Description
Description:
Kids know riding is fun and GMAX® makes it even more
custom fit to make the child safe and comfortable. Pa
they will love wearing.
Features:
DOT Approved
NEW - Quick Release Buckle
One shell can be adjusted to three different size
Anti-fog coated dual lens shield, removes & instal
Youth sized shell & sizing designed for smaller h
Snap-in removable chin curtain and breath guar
────────────────
- [TO-DO ITEM]
Reproduce the listing above with each "shell" switched to "outer shell", leaving everything else unchanged.

- [SOLUTION BELOW]
Description
Description:
Kids know riding is fun and GMAX® makes it even more
custom fit to make the child safe and comfortable. Pa
they will love wearing.
Features:
DOT Approved
NEW - Quick Release Buckle
One outer shell can be adjusted to three different size
Anti-fog coated dual lens shield, removes & instal
Youth sized outer shell & sizing designed for smaller h
Snap-in removable chin curtain and breath guar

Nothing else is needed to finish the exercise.